One of the oddities of television news closed captioning is the way in which strange inconsistencies can arise in captioning presence across an ad's runs. For example, take the closed captioned PSA "No Time For Flu" by the CDC, AMA and Ad Council. In some occurrences it appears with closed captioning, while in others it appears uncaptioned, meaning those dependent on captioning are unable to understand what the ad is about. Even stranger, some airings include captioning errors like "momfor thoseall just trying whchef" while others have flawless captioning.

You can see the variations of the captioning of this particular ad across its run late last year.

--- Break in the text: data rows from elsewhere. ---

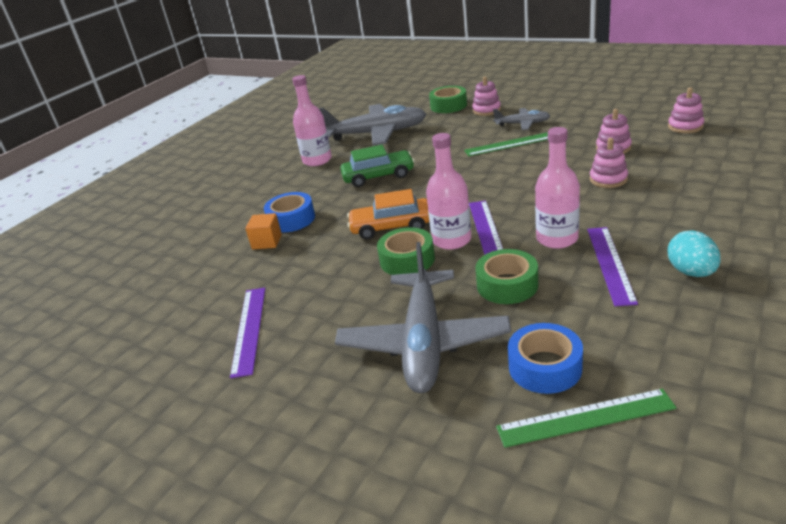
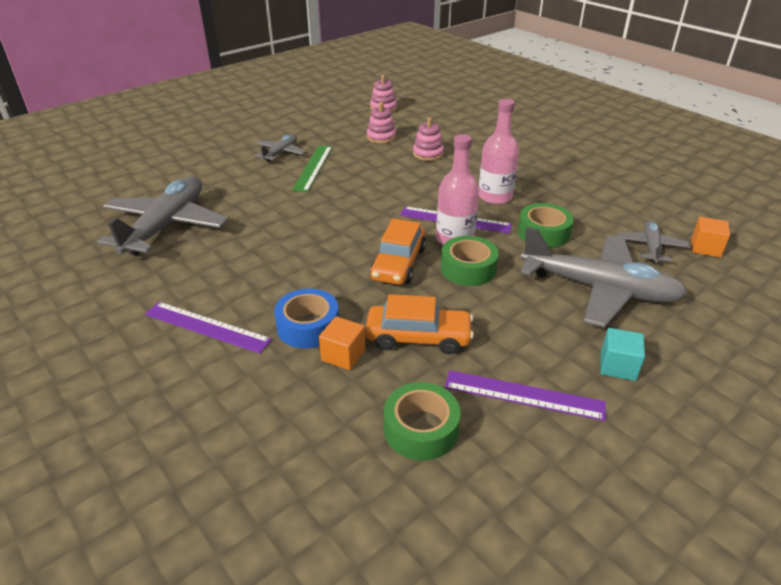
camera: 75 degrees left, 5 degrees up
(299, 264) = (418, 337): none -> orange car
(303, 374) = (618, 366): none -> turquoise cube
(317, 160) = (172, 280): pink bottle -> none
(378, 176) = (279, 247): green car -> none
(448, 106) = (172, 171): green tape -> green tape (421, 429)
(486, 110) = (221, 158): pink stacking toy -> none
(545, 367) = (650, 247): blue tape -> grey plane
(585, 418) = (705, 248): green ruler -> orange cube
(610, 264) = (544, 189): purple ruler -> purple ruler (207, 327)
(691, 272) = (573, 170): turquoise egg -> none

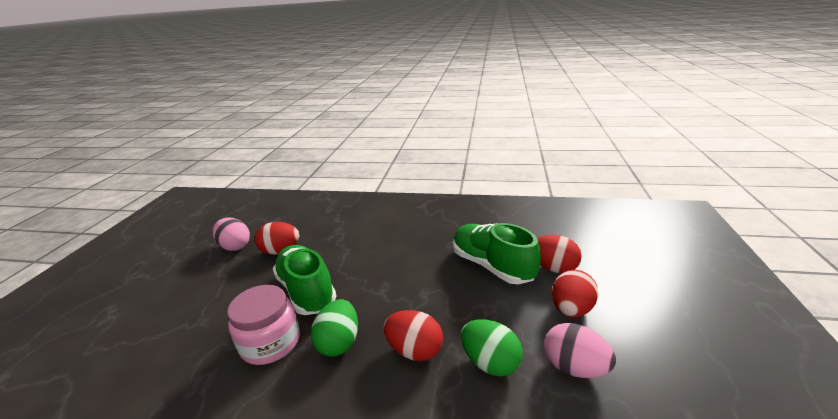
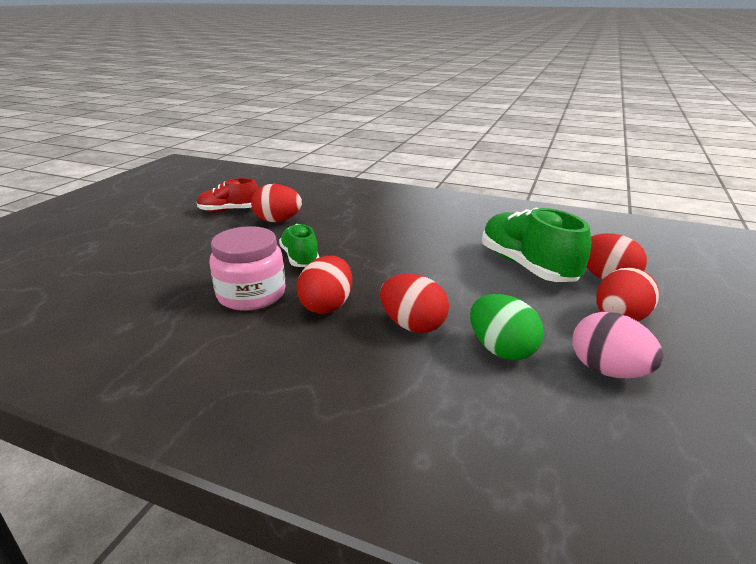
camera: 10 degrees right, 0 degrees up
(235, 246) = (229, 210): pink egg -> red shoe
(306, 291) = (300, 258): green shoe -> green shoe, size x0.61
(339, 342) = (327, 306): green egg -> red egg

Such oddities are seen across the major channels, across programs, days and times, suggesting this "captioning loss" represents a broader obstacle to accessibility. Many questions remain, such as at what stage in the broadcast pipeline captioning is lost, what explains the introduced errors not present in the original captioning and so on, all of which are areas of future research. It is clear that of the 2/3 of all television advertising each day that is uncaptioned, not all of that content began life uncaptioned – some of it may have been captioned when originally submitted for broadcast and lost its captioning somewhere along the way.

At the end of the day, however, the loss of captioning for public health PSAs in the midst of a global pandemic means this critical messaging is inaccessible to a portion of the American public, suggesting this captioning loss is a critical obstacle to public messaging.